Kohler maintains that actual scientific practice in fact supports the Kohler strategy. Exhibit A in his argument is a recent article (Kim et al. 2014) detailing part of the mechanism for visual motion detection. Kohler reproduces a figure depicting their model, and argues that the inclusion of the distributed network in the model suggests that the authors are strictly speaking attributing function to the whole system as depicted:
Although it is true that investigators sometimes refer loosely to local elements as displaying a certain characteristic, the corresponding detailed and extended accounts of direction selectivity give credit to the distributed nature of the relevant systems that figure in explanations. (Kohler this collection, p. 6)
I agree that this is one possible interpretation of the practice. But here is another: these scientists are distinguishing between the system that exhibits the phenomenon and the mechanism that produces it, and are open to different sorts of relationships between them. Consider the following from the paper Kohler discusses:
Research on [the visual detection of motion] has converged upon the SAC. An SAC dendrite is more strongly activated by motion outward from the cell body to the tip of the dendrite, than by motion in the opposite direction. Therefore an SAC dendrite exhibits DS, and outward motion is said to be its ‘preferred direction’. Note that it is incorrect to assign a single such direction to a SAC, because each of the cell’s dendrites has its own preferred direction. DS persists after blocking inhibitory synaptic transmission, when the only remaining inputs to SACs are BCs, which are excitatory. As the SAC exhibits DS but its BC inputs exhibit little or none, DS appears to emerge from the BC–SAC circuit. (Kim et al. 2014, p. 331; emphases added)
Far from seeming loose, the attribution of direction-selectivity to the dendrite appears to me clear and precise. Moreover, note that in the final sentence quoted above, the attribution of direction-selectivity to the cell is reinforced, even in the context of a reference to the mechanism as the “BC-SAC circuit”. Indeed, I would argue it is natural and permissible to gloss the last clause in the following way: “DS in the dendrite appears to emerge from the BC-SAC circuit.” On this reading, of course, the authors of this article would be proposing an R3 functional relationship such that parts of the mechanism are on a higher level of organization than the system exhibiting the phenomenon.

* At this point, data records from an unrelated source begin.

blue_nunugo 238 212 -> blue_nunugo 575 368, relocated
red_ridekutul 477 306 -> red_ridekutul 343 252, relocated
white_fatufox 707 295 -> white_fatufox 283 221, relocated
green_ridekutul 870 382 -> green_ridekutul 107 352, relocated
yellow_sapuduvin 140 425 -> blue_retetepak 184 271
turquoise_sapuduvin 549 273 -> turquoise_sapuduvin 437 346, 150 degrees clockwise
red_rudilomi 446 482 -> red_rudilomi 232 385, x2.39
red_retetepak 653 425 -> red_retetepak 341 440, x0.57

That these authors are open to R3 relationships of various sorts appears to be reinforced by a line later in the paper:
Previous research suggests that On–Off direction-selective ganglion cells inherit their DS from SAC inputs owing to a strong violation of Peters’ rule. (Kim et al. 2014, p. 335; emphasis added)

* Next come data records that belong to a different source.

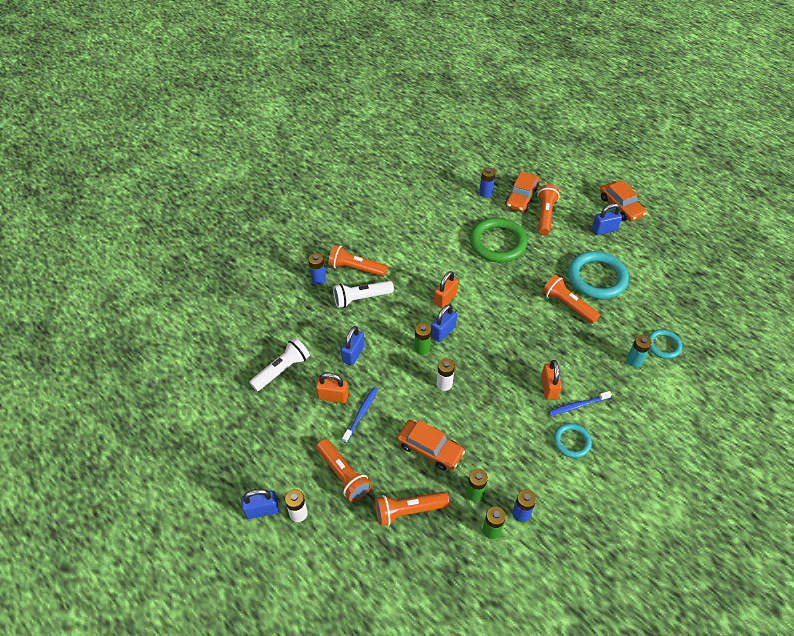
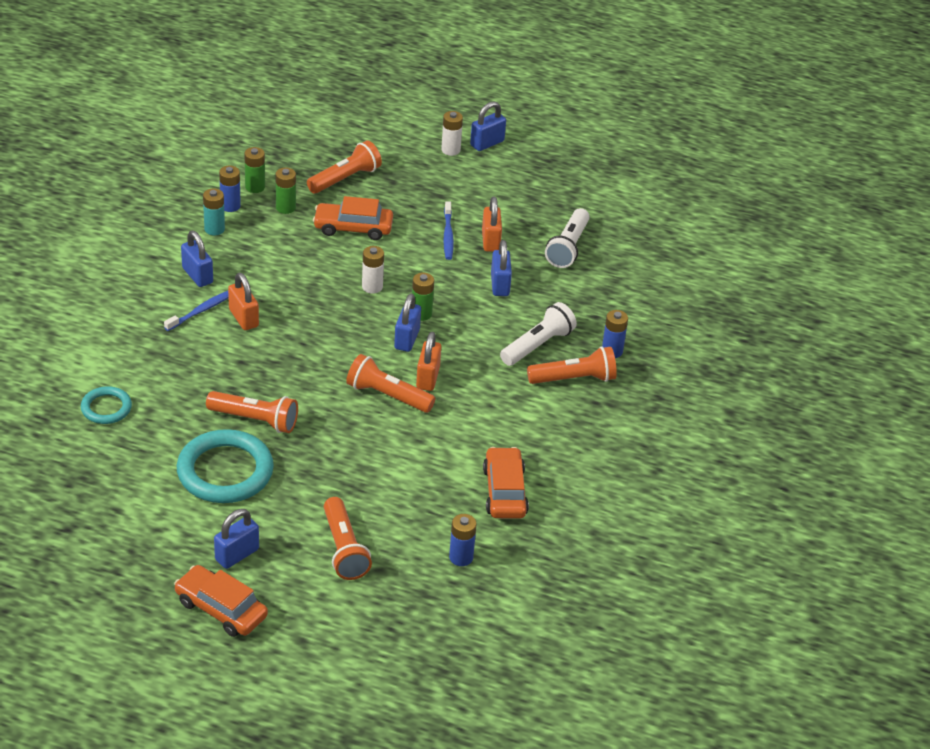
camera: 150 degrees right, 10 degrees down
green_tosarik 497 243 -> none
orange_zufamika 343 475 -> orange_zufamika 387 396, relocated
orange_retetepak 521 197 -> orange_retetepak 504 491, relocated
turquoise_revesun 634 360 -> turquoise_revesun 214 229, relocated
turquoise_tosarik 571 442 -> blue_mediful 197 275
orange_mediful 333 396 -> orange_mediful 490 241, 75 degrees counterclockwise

Here again we see the same pattern: a clear attribution of direction-selectivity to the DSGC in the same sentence as a reference to the distal mechanism (the SACs), in the context of what is obviously an R3 relationship between system and mechanism. Thus, while I agree that the Kohler strategy is viable, I don’t see that consideration of scientific practice forces us to adopt it, or even necessarily favors it.
So what might be other reasons for adopting the Kohler strategy over extending mechanism to include enabling constraints? As I mentioned at the end of the previous section, the matter might come down to how closely one thinks the architectural facts about the brain match the guiding assumptions of the componential mechanist framework. If one expects that the brain is at root a decomposable or nearly-decomposable system of well-defined interacting components, then componential mechanism does indeed seem like a very appropriate framework for capturing at least the majority of its functional relationships (with the few exceptions to be dealt with perhaps as secondary elaborations or special cases). If, however, one takes seriously the notion that the brain is a massive network marked by multiple, nested, cross-cutting, dynamic hierarchies interacting in bottom-up, top-down, feed-forward and feedback fashions (Pessoa 2014), then one might wish for some of the explanatory flexibility that the notion of enabling constraints appears to offer. I, of course, am in this latter camp (Anderson 2015).